O pneumoperitônio é essencial para a visualização em cirurgias videolaparoscópicas, mas impõe desafios fisiológicos significativos, especialmente em pacientes idosos ou com cardiopatias. O uso de CO2 é preferido por ser não inflamável e altamente solúvel, minimizando o risco de embolia gasosa persistente, embora cause acidose. O manejo anestésico requer monitorização rigorosa da capnografia e ajuste dos parâmetros ventilatórios para manter a homeostase ácido-básica. Clinicamente, o aumento da RVS e a redução do débito cardíaco são as alterações hemodinâmicas mais marcantes, exigindo cautela com a pressão de insuflação, que idealmente deve ser a mínima necessária para o procedimento.

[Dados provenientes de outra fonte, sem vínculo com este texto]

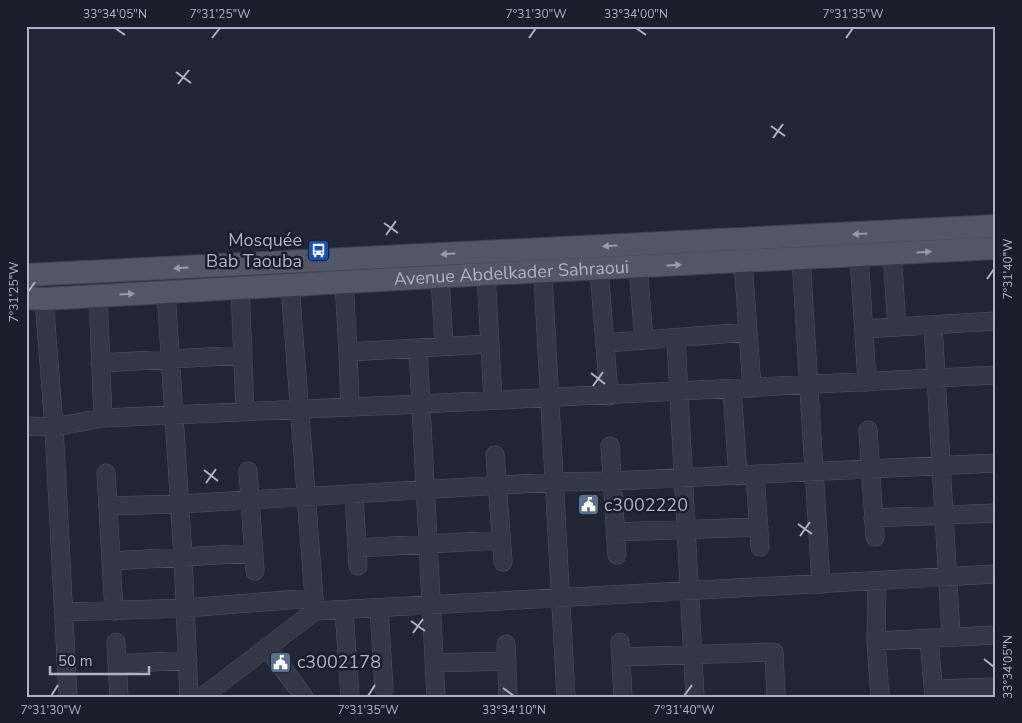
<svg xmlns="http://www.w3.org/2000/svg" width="1022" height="723" font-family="'Nunito Sans',sans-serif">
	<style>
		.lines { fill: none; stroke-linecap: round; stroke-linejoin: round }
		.minor-casing { stroke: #4e5362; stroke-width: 19 }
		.major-casing { stroke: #3d4250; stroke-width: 24 }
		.minor { stroke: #333847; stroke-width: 18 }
		.major { stroke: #515767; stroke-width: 22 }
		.oneway { fill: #969bad }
		.ticks { fill: none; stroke: #adb2c4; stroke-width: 2 }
		.labels { text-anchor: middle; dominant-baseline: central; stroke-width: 5; stroke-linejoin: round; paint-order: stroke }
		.poi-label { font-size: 18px; fill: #adb2c4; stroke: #191e2b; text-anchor: start }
		.street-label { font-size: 18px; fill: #adb2c4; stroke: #191e2b }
		.neatline { fill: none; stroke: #adb2c4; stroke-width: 2 }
		.ticks-label { font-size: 12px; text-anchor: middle; fill: #adb2c4 }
	</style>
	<rect width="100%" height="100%" fill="#202636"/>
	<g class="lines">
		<defs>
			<path id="minor" d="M 892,253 L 897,327
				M 859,255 L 867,382
				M 542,258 L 566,697
				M 801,258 L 821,584
				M 743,261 L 752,388
				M 638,267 L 644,340
				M 599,269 L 609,396
				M 486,274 L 493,400
				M 440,278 L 444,346
				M 344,282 L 348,352 L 350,406
				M 290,285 L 315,611
				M 240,287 L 245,412
				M 166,291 L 183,557 L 189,697
				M 98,295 L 103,418
				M 44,299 L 54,427 L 68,697
				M 933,325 L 951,636
				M 864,329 L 996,321
				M 676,338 L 695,697
				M 606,343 L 748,332
				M 418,348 L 436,697
				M 348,352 L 489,344
				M 100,363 L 243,355
				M 732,389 L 738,476
				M 26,426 L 54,427 L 103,418 L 421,404 L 996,375
				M 868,430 L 875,537
				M 610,446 L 617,555
				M 495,455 L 503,562
				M 248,471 L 255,571
				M 106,473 L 114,611
				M 755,475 L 760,547
				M 354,495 L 358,566
				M 109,506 L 180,504 L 554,482 L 612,481 L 996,463
				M 873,518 L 996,513
				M 615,532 L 759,527
				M 357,548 L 501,540
				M 111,561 L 254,553
				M 877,581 L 876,641 L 880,697
				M 379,608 L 384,689
				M 344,610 L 350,697
				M 63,612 L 185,608 L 314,598
				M 929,638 L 934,697
				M 876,641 L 996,635
				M 116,642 L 119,697
				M 620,642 L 623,697
				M 506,644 L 508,697
				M 267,647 L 304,697
				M 621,657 L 774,652 L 776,697
				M 434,663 L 507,661
				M 117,664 L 188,660
				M 934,689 L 996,687
				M 202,697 L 315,611 L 996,574"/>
			<g id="major">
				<path d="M 26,275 L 996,226"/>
				<path id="s1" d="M 26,298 L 44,299 L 486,274 L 996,248"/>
			</g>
		</defs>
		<use href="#minor" class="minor-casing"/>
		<use href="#major" class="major-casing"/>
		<use href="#minor" class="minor"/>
		<use href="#major" class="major"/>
	</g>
	<defs><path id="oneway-solid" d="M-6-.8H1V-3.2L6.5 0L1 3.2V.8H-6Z" transform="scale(1.25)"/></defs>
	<g class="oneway">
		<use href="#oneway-solid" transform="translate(860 234) rotate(177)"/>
		<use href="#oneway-solid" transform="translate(610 246) rotate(177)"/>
		<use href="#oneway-solid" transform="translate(924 252) rotate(-3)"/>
		<use href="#oneway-solid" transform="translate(448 254) rotate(177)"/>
		<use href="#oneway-solid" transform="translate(674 265) rotate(-3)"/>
		<use href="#oneway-solid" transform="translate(181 268) rotate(177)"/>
		<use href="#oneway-solid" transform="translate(127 294) rotate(-3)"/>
	</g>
	<path class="ticks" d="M 115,28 L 125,35M 636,28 L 646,35M 212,38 L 220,28M 529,38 L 536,28M 846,38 L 853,28M 176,72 L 191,83M 178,84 L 189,70M 771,126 L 785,136M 773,138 L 783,124M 384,223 L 398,233M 386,235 L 396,221M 987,279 L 994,269M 28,292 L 35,282M 591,373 L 605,384M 593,386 L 603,372M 204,470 L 218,481M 206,483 L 216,469M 798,524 L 812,534M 800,536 L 810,522M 411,621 L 425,631M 413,633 L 423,619M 984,659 L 994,667M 503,688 L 514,696M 51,696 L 58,685M 368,696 L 375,685M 684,696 L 692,685"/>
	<defs>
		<symbol id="bus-square" viewBox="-11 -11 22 22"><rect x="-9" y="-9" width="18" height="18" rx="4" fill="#1a4fb4" stroke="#191e2b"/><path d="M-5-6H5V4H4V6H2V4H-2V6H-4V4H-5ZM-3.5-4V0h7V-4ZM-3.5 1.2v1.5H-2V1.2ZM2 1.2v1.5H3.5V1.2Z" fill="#fff"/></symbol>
		<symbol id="civic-square" viewBox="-11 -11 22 22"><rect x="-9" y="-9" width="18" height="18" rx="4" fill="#5c6f8a" stroke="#191e2b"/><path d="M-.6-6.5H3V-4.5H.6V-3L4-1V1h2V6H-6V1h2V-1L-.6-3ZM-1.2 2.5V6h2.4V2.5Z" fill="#fff"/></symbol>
	</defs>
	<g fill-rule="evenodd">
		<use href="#bus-square" x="306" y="238" width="25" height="25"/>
		<use href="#civic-square" x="576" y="492" width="25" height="25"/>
		<use href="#civic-square" x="268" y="650" width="25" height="25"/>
	</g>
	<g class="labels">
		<g class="poi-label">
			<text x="302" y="240" text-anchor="end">Mosquée<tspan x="302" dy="21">Bab Taouba</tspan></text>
			<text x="604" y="505">c3002220</text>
			<text x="297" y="662">c3002178</text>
		</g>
		<g class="street-label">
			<text stroke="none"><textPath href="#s1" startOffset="486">Avenue Abdelkader Sahraoui</textPath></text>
		</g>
	</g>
	<rect width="1022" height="723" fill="none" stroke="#191e2b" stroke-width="55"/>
	<path d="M50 666v8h99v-8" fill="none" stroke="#adb2c4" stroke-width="2.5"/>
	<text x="58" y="666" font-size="15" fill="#adb2c4" stroke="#191e2b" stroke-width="4" paint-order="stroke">50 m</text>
	<rect x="28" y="28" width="966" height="668" class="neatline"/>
	<g class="ticks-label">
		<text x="115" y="18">33°34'05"N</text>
		<text x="220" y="18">7°31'25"W</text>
		<text x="536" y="18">7°31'30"W</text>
		<text x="636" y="18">33°34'00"N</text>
		<text x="853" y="18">7°31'35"W</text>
		<text transform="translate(1008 269) rotate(-90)" y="4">7°31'40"W</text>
		<text transform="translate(14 292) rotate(-90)" y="4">7°31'25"W</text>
		<text transform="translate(1008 667) rotate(-90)" y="4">33°34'05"N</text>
		<text x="51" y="714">7°31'30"W</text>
		<text x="368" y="714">7°31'35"W</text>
		<text x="514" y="714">33°34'10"N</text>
		<text x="684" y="714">7°31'40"W</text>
	</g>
</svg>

A insuflação do pneumoperitônio (geralmente mantida entre 12-15 mmHg) provoca um aumento imediato da pressão intrabdominal. Isso resulta em compressão mecânica da aorta abdominal e dos vasos periféricos, aumentando a resistência vascular sistêmica (RVS). Além disso, ocorre compressão da veia cava inferior, o que reduz o retorno venoso e a pré-carga, podendo levar a uma queda no débito cardíaco. A resposta neuro-humoral, com liberação de vasopressina e ativação do sistema renina-angiotensina-aldosterona, contribui ainda mais para a hipertensão arterial intraoperatória.
O CO2 utilizado para a insuflação é altamente solúvel e atravessa rapidamente o peritônio para a circulação sistêmica, causando hipercapnia e acidose respiratória. Para compensar, o anestesiologista deve aumentar o volume minuto (frequência respiratória ou volume corrente). Além disso, o aumento da pressão abdominal eleva o diafragma, reduzindo a complacência pulmonar e a capacidade residual funcional, o que predispõe à formação de atelectasias e alterações na relação ventilação-perfusão.
A queda do débito urinário (oligúria intraoperatória) é multifatorial. Envolve a compressão mecânica direta do parênquima renal e das veias renais pela pressão intrabdominal elevada, o que reduz o fluxo sanguíneo renal e a taxa de filtração glomerular. Adicionalmente, a ativação do sistema renina-angiotensina-aldosterona e a liberação de hormônio antidiurético (vasopressina) em resposta às alterações hemodinâmicas promovem a retenção de sódio e água, contribuindo para a redução da diurese.